The other criticism I have seen is that either the GM creates a puzzle that is reduced to rolling various skill checks to solve, in which case the effort seems wasted, or the puzzle is either too easy or too hard for the players themselves to solve, producing either boredom or frustration.
For social games,I tend to buy into the dilemma of the second paragraph and that eliminates my desire to create puzzles in that case.
Solo games are a different animal though.
For one, I know what kinds of puzzles I like, and know at what difficulty I have a reasonable chance of solving them. I also don't mind if my personal ability is challenged. Still, I do want to make some allowance that my characters have abilities that I do not.
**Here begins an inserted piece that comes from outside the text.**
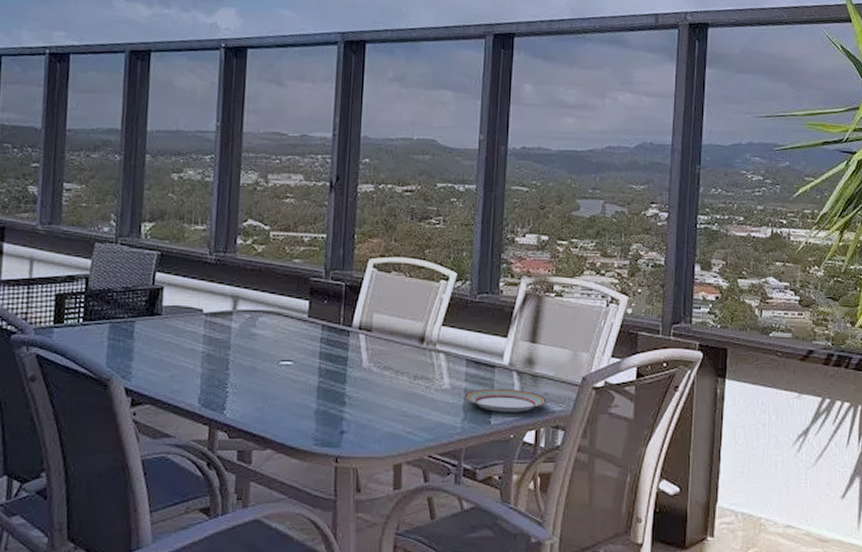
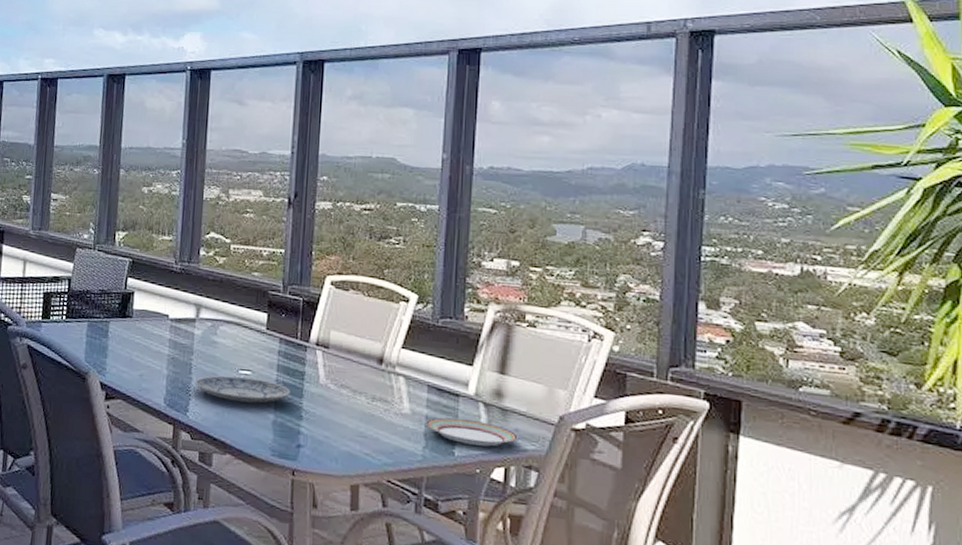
plate: none [231,368,333,394] -> present [194,375,290,403]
Here's what I' thinking - just a brainstorm, and fully untested:
I know I like sudoku. I also know that even when I'm in a groove, it can take me several minutes to solve even the easiest of them. So, I'll use sudoku as my out of game representation of the puzzle.
To account for in-game player advantages/disadvantages:
- If a PC has an intelligence of 13 or higher, then if I roll under that number, I can add 1 minute (or some other amount of time) to the time I have to solve the puzzle.
- If the PC has an INT of less than 9, and I roll under, I don't take a penalty, but if I roll over, then I take a 1 minute (or some other amount of time) penalty.
- For those with average scores 9-12 - over yields a penalty and under yields a bonus.
I suppose an alternative would be to account for the difference between the rolled score and the INT score at 10 seconds per point.
Or perhaps just use the INT below 9 as a minus and INT above 12 as a bonus, but that method means that there's never a chance for luck(good or bad), a random spark of genius, or having a brain fart.
Hopefully, in the next session I'll have a chance to put one of these methods to the test.